ES: Are your players as committed to winning as you were yourself back then?

CC: I think they are. We’ve got some pretty good guys in our locker room. We have a lot of throwback, old-school kind of players.

ES: Like who?

CC: Doug Brocail. Totally throwback, old-school. Darin Erstad. Old-school kind of guy.

ES: Would Cecil Cooper the manager have liked to manage Cecil Cooper the player?

CC: Probably not. I was a totally different guy. I didn’t like to talk to anyone. I just wanted to play.

ES: Over seventeen seasons, you had a batting average of nearly .300, 241 home runs, 1,125 RBIs—a solid performance, though everyone has a list of things he wishes had gone differently. Looking back, anything you’d change?

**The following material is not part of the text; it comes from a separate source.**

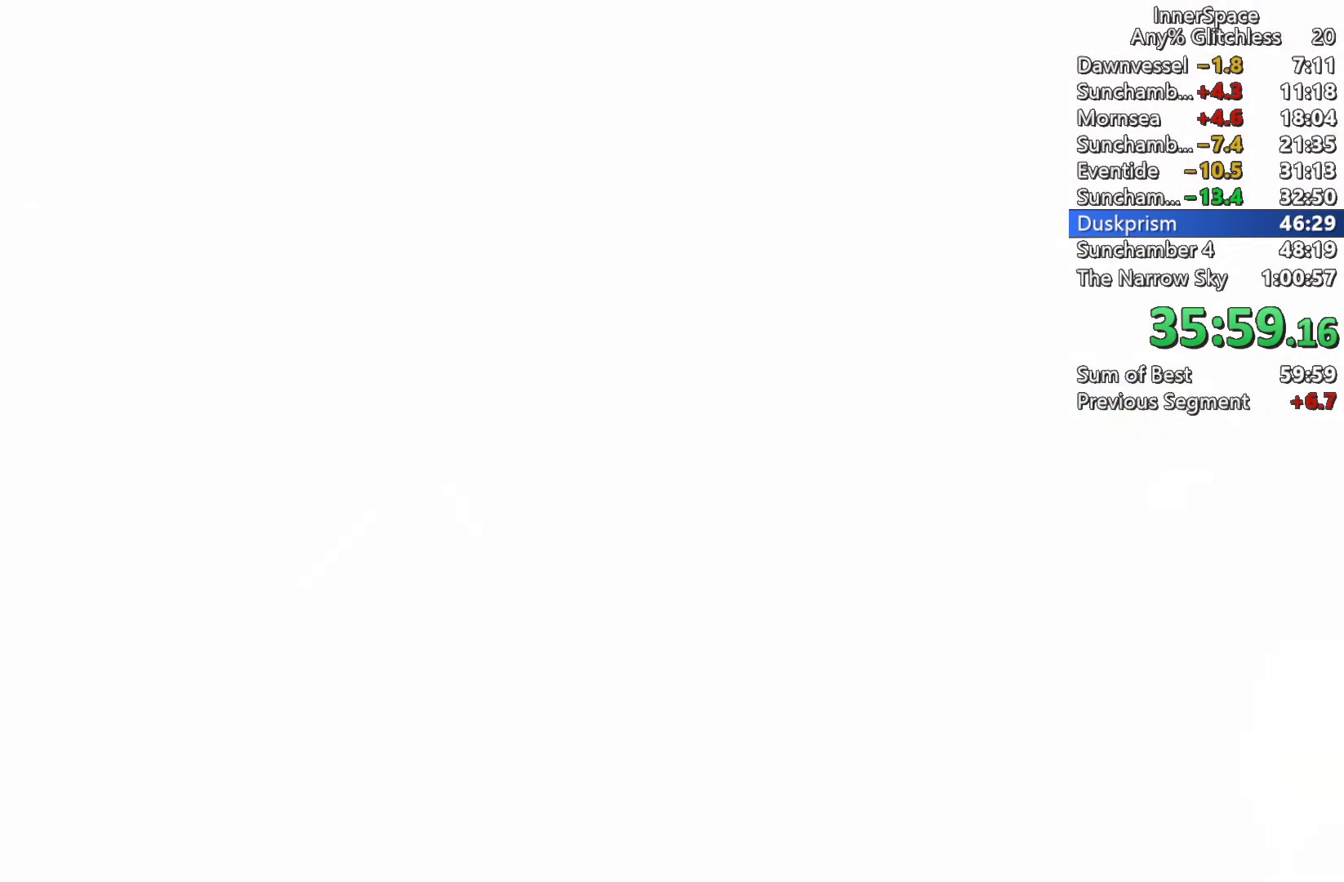
{"buttons": [], "left_stick": "center", "right_stick": "center", "events": [[17, "left_stick", "up-right"], [117, "left_stick", "center"]]}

CC: I wouldn’t necessarily say that. I had a great career. I played on All-Star teams—

ES: Five times.

CC: —and I got a chance to play in the World Series twice. Most people don’t get to play in one. As a little country boy from Independence, Texas, I was thrilled by that. The one thing that I didn’t do, that I would have liked to do if I had played some more years, was to have gotten three thousand hits.

ES: You were only about eight hundred away. More than two thousand hits is still pretty remarkable.

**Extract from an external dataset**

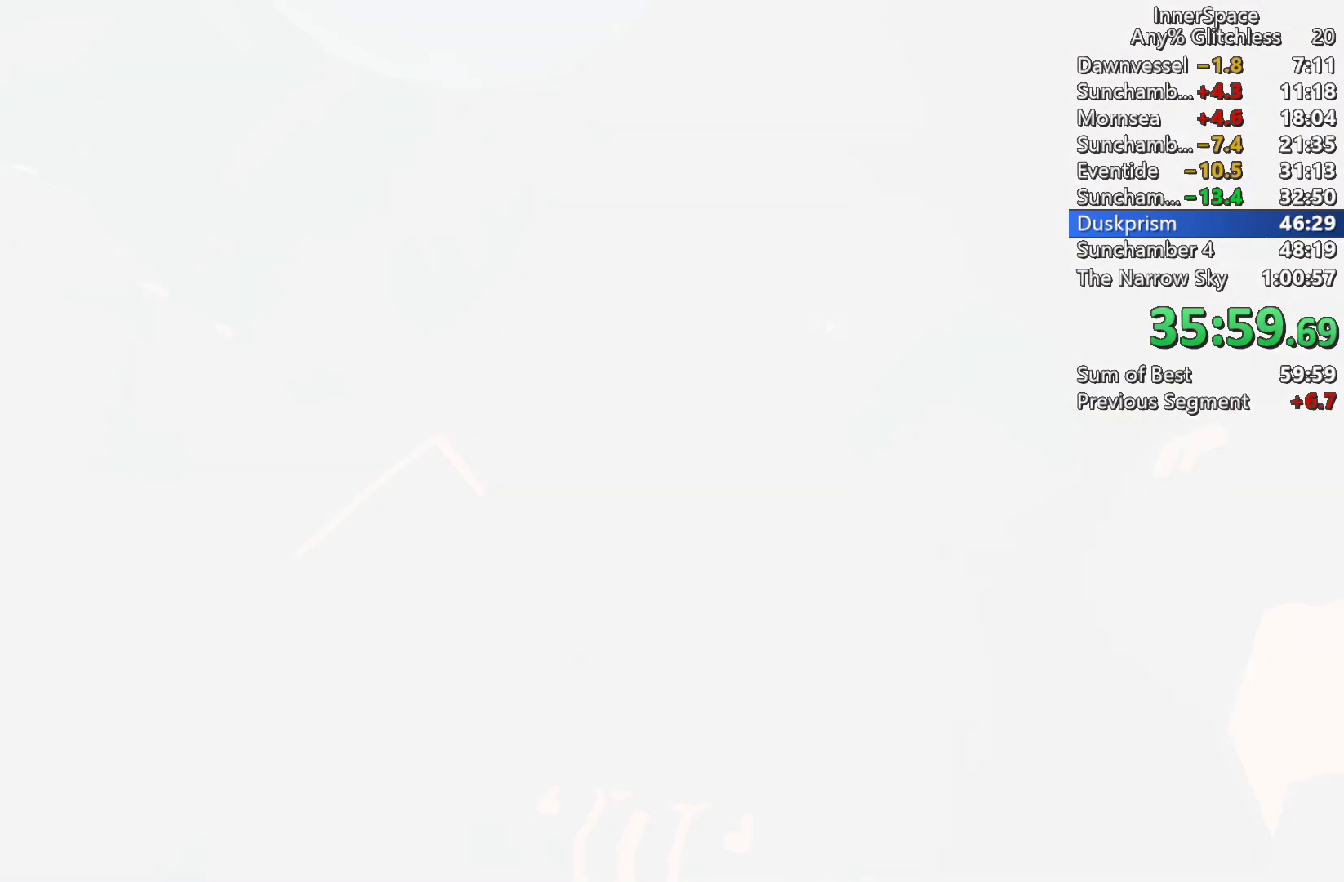
{"buttons": [], "left_stick": "center", "right_stick": "center", "events": []}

CC: Yeah, but three thousand is the benchmark. When you look back on guys who had great careers, that’s what you talk about.

ES: Another undeniable accomplishment is the fact that you’re the first African American manager of the Astros. Given the historically low number of African American managers in baseball, I wonder if this is an issue for you. Do you self-identify as an African American manager or as a manager who happens to be African American?

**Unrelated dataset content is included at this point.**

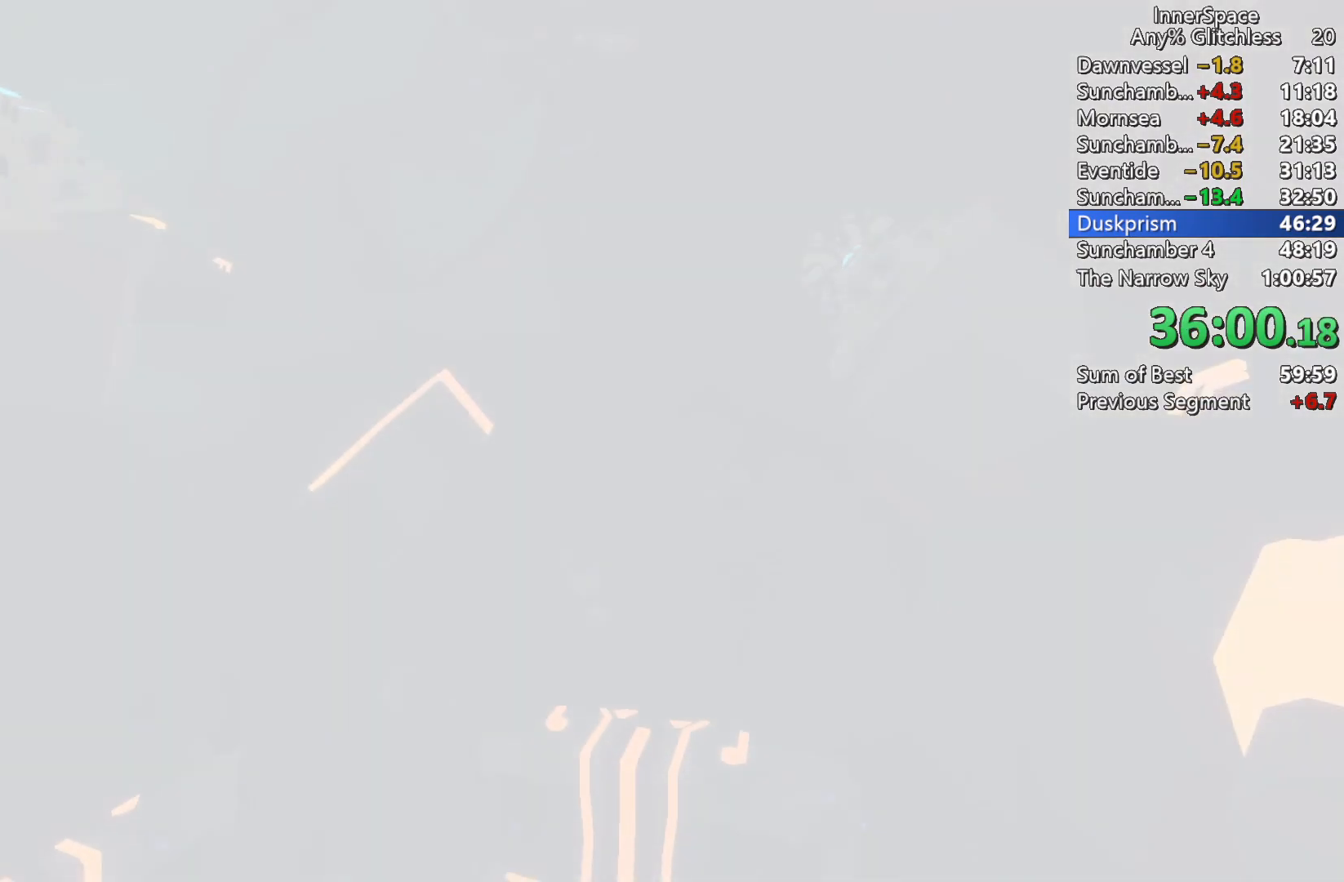
{"buttons": [], "left_stick": "center", "right_stick": "center", "events": []}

CC: A manager who happens to be African American. But I don’t really think about it. I know that I have to make sure I do a good job, the best job I can, so that there are more opportunities for other African Americans. I go out and try to be the best representative of this organization that I can be. If people’s lives are improved by it, great.

ES: You mentioned that you were born in Independence. I’m guessing that’s a smaller town than Brenham, where you went to high school.

CC: Smaller than Webb, Mississippi!

ES: Tell me about your family.

CC: There were seven boys and six girls. Our parents were farmers—you know, country folks.

ES: No baseball players in your family other than you?

CC: I had two brothers who played for the Indianapolis Clowns [of the Negro League] in the sixties—traveling, barnstorming, that kind of thing.

ES: I know you played on two state championship teams in high school, but did you start out at an early age thinking you wanted to play pro ball?

CC: No professional career or anything. I never thought of that stuff. I was just playing.

ES: What did you imagine you would do when you graduated?

CC: My plan was to go to college. The big thing when I grew up was to become a teacher. That was the mission.

ES: You did go to college for a little while, didn’t you? To Blinn College and then to Prairie View A&M?

CC: Yes, I did. But I had been drafted out of  high school by the Red Sox. I went to school every winter for, I don’t know, five or six years, until it got to the point where baseball ran into late September or October and I couldn’t go anywhere.

ES: Time to make a choice.

CC: At that point I was in the major leagues and things were happening. I just kind of put everything else on the back burner. That was forty years ago.

ES: It’s been a remarkable life.

CC: You say that, but I think it was an ordinary life. I’ve been blessed, and I’m very fortunate, but I still don’t look at it as exciting or wonderful in the way everyone else does.

ES: Anything left that you want to do in the game?

CC: I’d like to participate in a World Series as a manager, and I’d like to win. That’s what I want. When I do that, I can ride off into the sunset.